Brusellozda hipersplenizme bağlı olarak anemi, lökopeni, lenfositoz, yaygın damar içi pıhtılaşması, pansitopeni gibi birçok hematolojik bulgular görülmektedir8. Bu bulgularla brusellozun hematolojik tutulum yapabilen tüm hastalıklarla karışması ve yanlış tanı alması olasıdır. Bu hastalıklardan biri de KKKA'dır. KKKA etkeni, Bunyaviridae ailesi Nairovirus cinsinde yer alan bir virus olup, hastalık Asya, Doğu Avrupa, Ortadoğu ve Afrika'da endemik veya sporadik olarak görülmektedir9,10. Hastalığın majör bulaş yolu kene ısırmasıdır. Hastalığın temel klinik bulguları arasında; bruselloza benzer şekilde ateş, baş ağrısı, halsizlik, yaygın vücut ağrısı, bulantı, kusma ve ishal yer alır; brusellozdan farklı olarak ise farklı şiddette cilt ve mukoza kanamaları izlenir11. KKKA'nın laboratuvar bulguları ise, yine bruselloz ile benzer olarak lökopeni, trombositopeni, ALT, AST, LDH ve CK yüksekliği ile birlikte aktive PTZ uzamasıdır12. KKKA, son yıllarda ülkemizde endemik olarak görülmektedir13,14. Dolayısıyla olgumuzun sırtında kene saptanması, ateşinin ve burun kanamalarının olması, AST, ALT ve LDH değerlerinin yüksek olması KKKA tanısını düşündürmüştür.
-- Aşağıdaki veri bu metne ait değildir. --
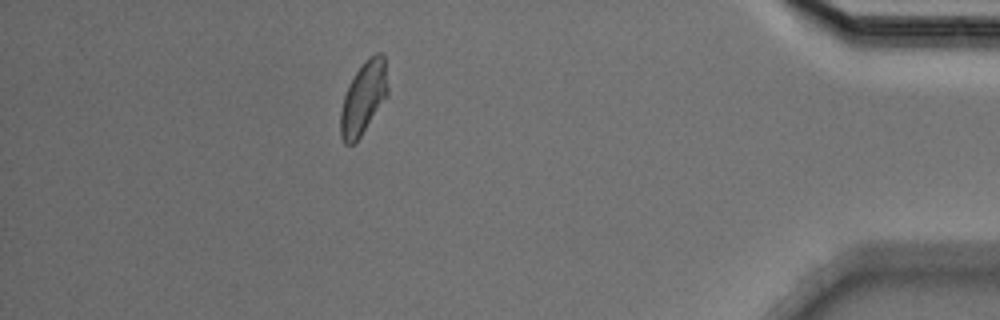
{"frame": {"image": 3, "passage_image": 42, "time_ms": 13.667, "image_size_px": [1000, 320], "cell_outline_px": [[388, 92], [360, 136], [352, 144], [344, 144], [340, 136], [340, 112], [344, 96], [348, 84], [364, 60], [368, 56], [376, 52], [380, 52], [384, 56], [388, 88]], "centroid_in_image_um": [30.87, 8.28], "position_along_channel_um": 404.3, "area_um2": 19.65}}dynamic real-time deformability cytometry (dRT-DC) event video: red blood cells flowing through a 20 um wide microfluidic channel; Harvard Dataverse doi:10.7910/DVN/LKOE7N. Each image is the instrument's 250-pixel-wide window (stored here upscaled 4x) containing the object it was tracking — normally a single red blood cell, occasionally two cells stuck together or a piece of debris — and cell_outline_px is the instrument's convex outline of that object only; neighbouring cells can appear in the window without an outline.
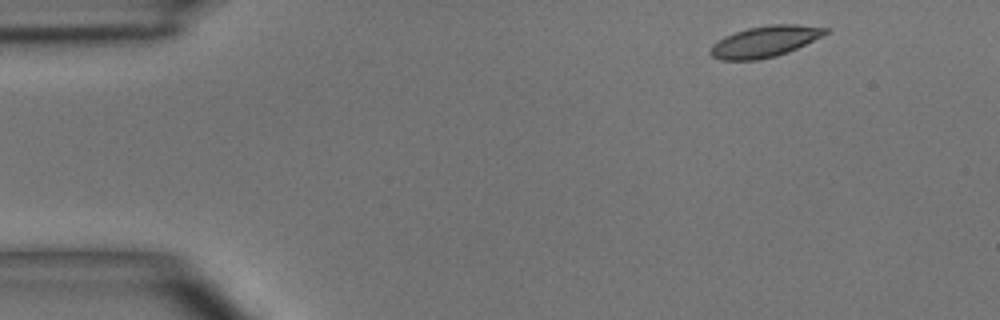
{"species": "common noctule bat (a hibernating species)", "species_latin": "Nyctalus noctula", "temperature_condition": "room temperature", "stored_images_in_passage": 6, "camera_frame_rate_fps": 3000, "um_per_image_px": 0.085, "animal": {"sex": "male", "body_mass_g": 15.6}, "frame": {"image": 1, "passage_image": 1, "time_ms": 0.0, "image_size_px": [1000, 320], "cell_outline_px": [[828, 32], [824, 36], [788, 52], [776, 56], [760, 60], [720, 60], [712, 56], [708, 52], [712, 44], [724, 36], [748, 28], [768, 24], [796, 24], [828, 28]], "centroid_in_image_um": [65.01, 3.53], "position_along_channel_um": 20.0, "area_um2": 21.04}}
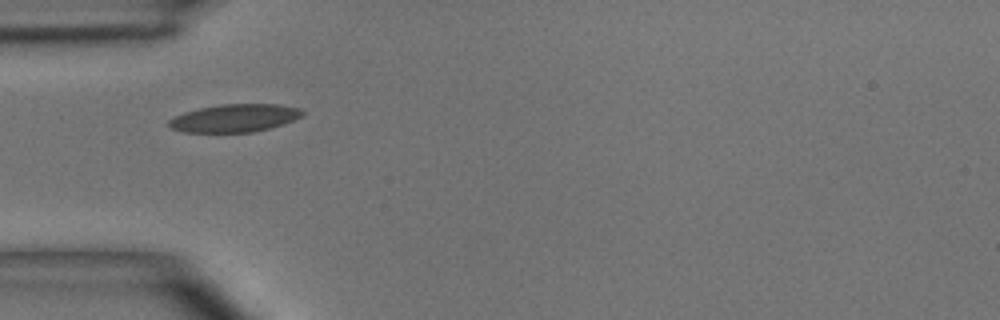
{"frame": {"image": 2, "passage_image": 4, "time_ms": 3.333, "image_size_px": [1000, 320], "cell_outline_px": [[304, 116], [268, 128], [252, 132], [184, 132], [168, 128], [168, 120], [184, 112], [200, 108], [224, 104], [280, 104], [300, 108], [304, 112]], "centroid_in_image_um": [19.93, 10.03], "position_along_channel_um": 65.1, "area_um2": 21.56}}
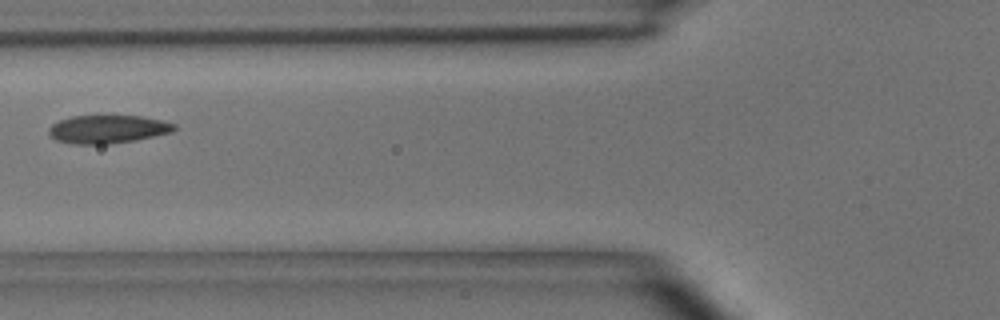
{"frame": {"image": 3, "passage_image": 5, "time_ms": 4.667, "image_size_px": [1000, 320], "cell_outline_px": [[176, 128], [172, 132], [136, 140], [108, 144], [72, 144], [56, 140], [48, 132], [48, 128], [52, 124], [60, 120], [72, 116], [140, 116], [164, 120], [176, 124]], "centroid_in_image_um": [9.17, 10.98], "position_along_channel_um": 116.6, "area_um2": 20.63}}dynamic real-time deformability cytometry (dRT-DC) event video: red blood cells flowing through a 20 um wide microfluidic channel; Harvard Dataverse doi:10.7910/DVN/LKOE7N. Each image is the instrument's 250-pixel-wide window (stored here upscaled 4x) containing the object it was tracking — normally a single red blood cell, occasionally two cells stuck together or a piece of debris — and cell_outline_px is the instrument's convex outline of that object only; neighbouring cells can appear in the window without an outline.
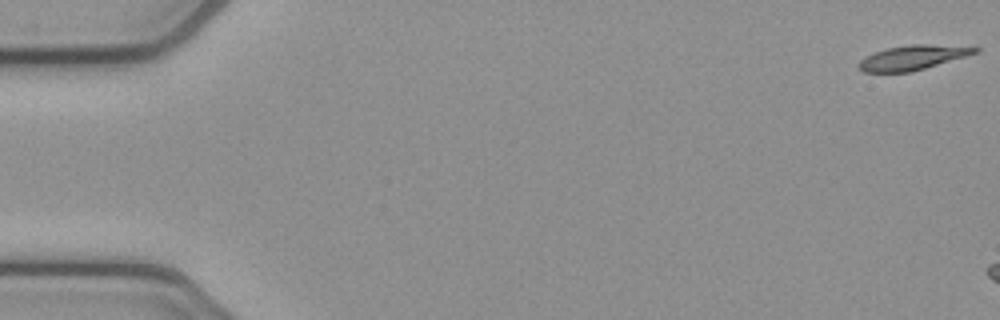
{"species": "common noctule bat (a hibernating species)", "species_latin": "Nyctalus noctula", "temperature_condition": "cold", "stored_images_in_passage": 7, "camera_frame_rate_fps": 3000, "um_per_image_px": 0.085, "animal": {"sex": "female", "body_mass_g": 21.9}, "frame": {"image": 1, "passage_image": 1, "time_ms": 0.0, "image_size_px": [1000, 320], "cell_outline_px": [[980, 52], [912, 72], [864, 72], [856, 68], [856, 64], [860, 60], [876, 52], [888, 48], [912, 44], [924, 44], [980, 48]], "centroid_in_image_um": [77.55, 4.91], "position_along_channel_um": 7.4, "area_um2": 16.47}}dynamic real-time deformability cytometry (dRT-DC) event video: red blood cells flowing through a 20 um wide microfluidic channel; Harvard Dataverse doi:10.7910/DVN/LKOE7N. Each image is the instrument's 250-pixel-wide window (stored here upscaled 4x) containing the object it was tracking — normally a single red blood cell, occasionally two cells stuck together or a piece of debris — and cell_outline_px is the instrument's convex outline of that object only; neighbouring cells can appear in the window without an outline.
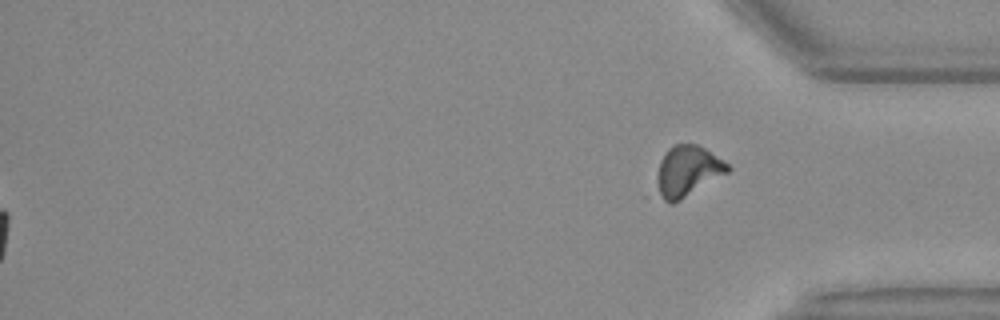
{"species": "Egyptian fruit bat (a non-hibernating species)", "species_latin": "Rousettus aegyptiacus", "temperature_condition": "warm", "stored_images_in_passage": 51, "segment_of_instrument_passage": [2, 2], "camera_frame_rate_fps": 3000, "um_per_image_px": 0.085, "animal": {"sex": "female"}, "frame": {"image": 1, "passage_image": 51, "time_ms": 16.667, "image_size_px": [1000, 320], "cell_outline_px": [[732, 168], [728, 172], [680, 200], [672, 204], [656, 196], [660, 160], [664, 152], [668, 148], [676, 144], [696, 144], [704, 148], [728, 164]], "centroid_in_image_um": [58.41, 14.55], "position_along_channel_um": 376.8, "area_um2": 20.69}}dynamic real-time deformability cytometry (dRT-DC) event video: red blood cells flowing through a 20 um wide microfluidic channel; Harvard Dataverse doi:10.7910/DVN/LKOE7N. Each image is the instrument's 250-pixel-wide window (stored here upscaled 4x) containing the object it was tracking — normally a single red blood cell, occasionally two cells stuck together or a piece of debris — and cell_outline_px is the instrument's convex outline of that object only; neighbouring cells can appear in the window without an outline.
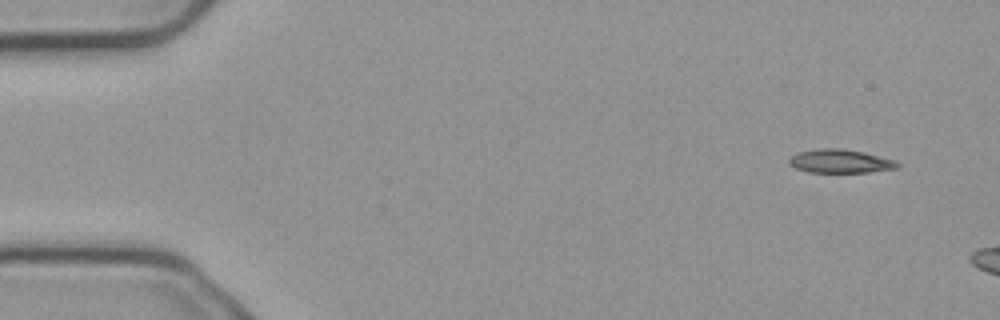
{"species": "common noctule bat (a hibernating species)", "species_latin": "Nyctalus noctula", "temperature_condition": "cold", "stored_images_in_passage": 2, "camera_frame_rate_fps": 3000, "um_per_image_px": 0.085, "animal": {"sex": "male", "body_mass_g": 23.1, "forearm_length_mm": 52.7}, "frame": {"image": 1, "passage_image": 1, "time_ms": 0.0, "image_size_px": [1000, 320], "cell_outline_px": [[900, 168], [868, 172], [808, 172], [796, 168], [788, 164], [788, 160], [796, 152], [820, 148], [840, 148], [864, 152], [896, 160], [900, 164]], "centroid_in_image_um": [71.43, 13.7], "position_along_channel_um": 13.6, "area_um2": 15.03}}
Hastanın ilk başvurduğu merkezde alınan serum örneği KKKA virusuna özgül PCR çalışılması amacıyla Refik Saydam Hıfzıssıhha Merkezine gönderilmiştir. Hastanın ateşinin kontrol altına alınamaması, ancak genel durumunun kötüleşmemesi üzerine, öyküde hayvancılıkla uğraşma ve çiğ süt tüketme hikayesi de bulunduğundan bruselloza yönelik araştırma yapılmış ve Brucella STA testi 1/1280 titrede pozitif sonuç vermiştir. Bunun üzerine hastaya bruselloz tanısı konulmuş, ancak KKKA'ya yönelik testler henüz sonuçlanmadığından koenfeksiyon olabileceği düşünülmüştür. Hastaya rifampisin ve doksisiklin tedavisi başlanmış, tedavinin beşinci gününde KKKA virusu için PCR sonucu negatif olarak gelmiştir. Uygulanan tedavi ile olgunun kan değerleri normale dönmüş ve tam iyileşme sağlanmıştır.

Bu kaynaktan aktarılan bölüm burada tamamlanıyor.